*** The data ***
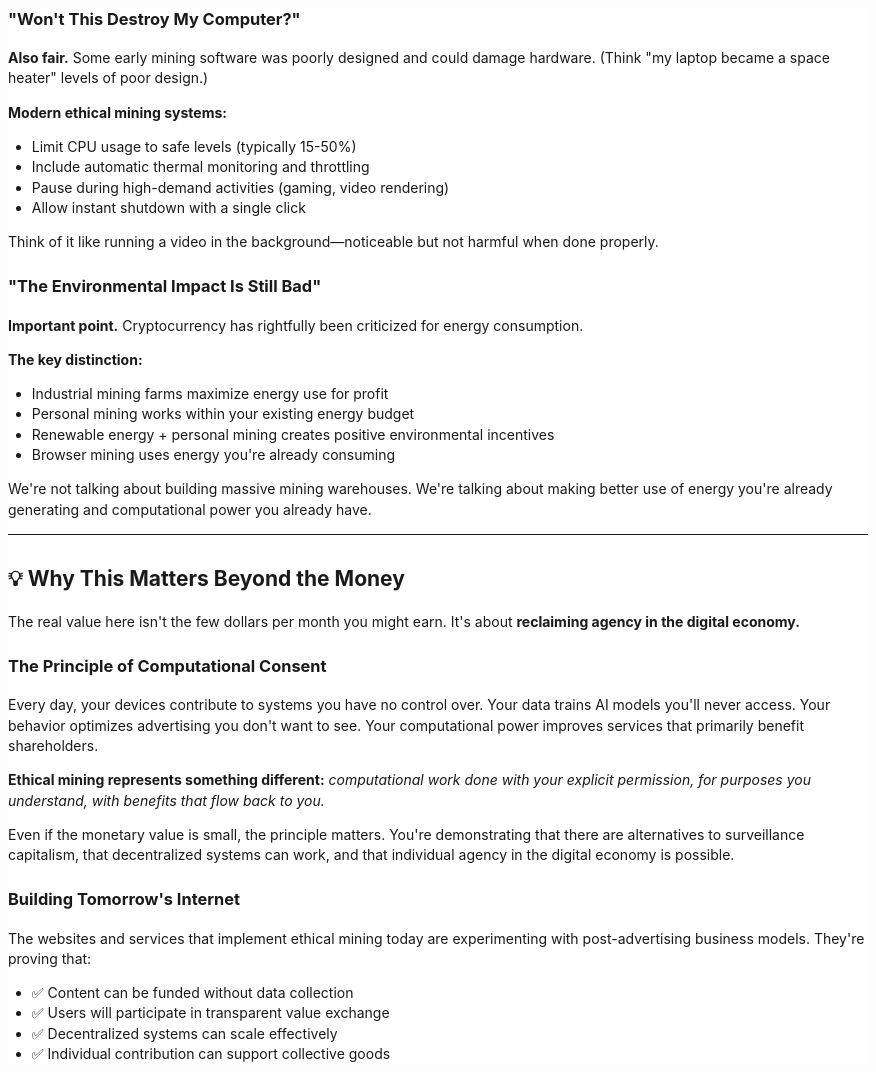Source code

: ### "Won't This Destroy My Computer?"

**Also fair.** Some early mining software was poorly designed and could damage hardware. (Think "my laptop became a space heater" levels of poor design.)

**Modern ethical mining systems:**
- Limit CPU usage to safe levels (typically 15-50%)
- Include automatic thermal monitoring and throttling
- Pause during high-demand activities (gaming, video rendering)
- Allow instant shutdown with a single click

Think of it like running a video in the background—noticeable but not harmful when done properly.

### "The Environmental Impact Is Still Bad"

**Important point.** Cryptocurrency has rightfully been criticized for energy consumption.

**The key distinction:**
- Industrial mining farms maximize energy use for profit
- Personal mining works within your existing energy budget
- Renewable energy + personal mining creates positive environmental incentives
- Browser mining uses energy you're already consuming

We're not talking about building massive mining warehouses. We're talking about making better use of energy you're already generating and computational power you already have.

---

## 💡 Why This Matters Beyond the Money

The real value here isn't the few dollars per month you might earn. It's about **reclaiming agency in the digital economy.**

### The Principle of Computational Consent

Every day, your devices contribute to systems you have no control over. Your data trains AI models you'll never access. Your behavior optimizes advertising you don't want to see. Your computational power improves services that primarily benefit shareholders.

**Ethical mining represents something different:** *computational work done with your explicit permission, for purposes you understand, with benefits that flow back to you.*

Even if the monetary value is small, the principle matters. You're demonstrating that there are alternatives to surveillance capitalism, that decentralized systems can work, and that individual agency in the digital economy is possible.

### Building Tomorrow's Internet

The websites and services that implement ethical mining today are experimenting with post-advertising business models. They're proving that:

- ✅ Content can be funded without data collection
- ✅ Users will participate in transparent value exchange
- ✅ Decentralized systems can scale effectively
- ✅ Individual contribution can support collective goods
***
I'd like the entries above repeated exactly, but without any of their pictures.

Answer area:
Source code

: ### "Won't This Destroy My Computer?"

**Also fair.** Some early mining software was poorly designed and could damage hardware. (Think "my laptop became a space heater" levels of poor design.)

**Modern ethical mining systems:**
- Limit CPU usage to safe levels (typically 15-50%)
- Include automatic thermal monitoring and throttling
- Pause during high-demand activities (gaming, video rendering)
- Allow instant shutdown with a single click

Think of it like running a video in the background—noticeable but not harmful when done properly.

### "The Environmental Impact Is Still Bad"

**Important point.** Cryptocurrency has rightfully been criticized for energy consumption.

**The key distinction:**
- Industrial mining farms maximize energy use for profit
- Personal mining works within your existing energy budget
- Renewable energy + personal mining creates positive environmental incentives
- Browser mining uses energy you're already consuming

We're not talking about building massive mining warehouses. We're talking about making better use of energy you're already generating and computational power you already have.

---

## 💡 Why This Matters Beyond the Money

The real value here isn't the few dollars per month you might earn. It's about **reclaiming agency in the digital economy.**

### The Principle of Computational Consent

Every day, your devices contribute to systems you have no control over. Your data trains AI models you'll never access. Your behavior optimizes advertising you don't want to see. Your computational power improves services that primarily benefit shareholders.

**Ethical mining represents something different:** *computational work done with your explicit permission, for purposes you understand, with benefits that flow back to you.*

Even if the monetary value is small, the principle matters. You're demonstrating that there are alternatives to surveillance capitalism, that decentralized systems can work, and that individual agency in the digital economy is possible.

### Building Tomorrow's Internet

The websites and services that implement ethical mining today are experimenting with post-advertising business models. They're proving that:

- ✅ Content can be funded without data collection
- ✅ Users will participate in transparent value exchange
- ✅ Decentralized systems can scale effectively
- ✅ Individual contribution can support collective goods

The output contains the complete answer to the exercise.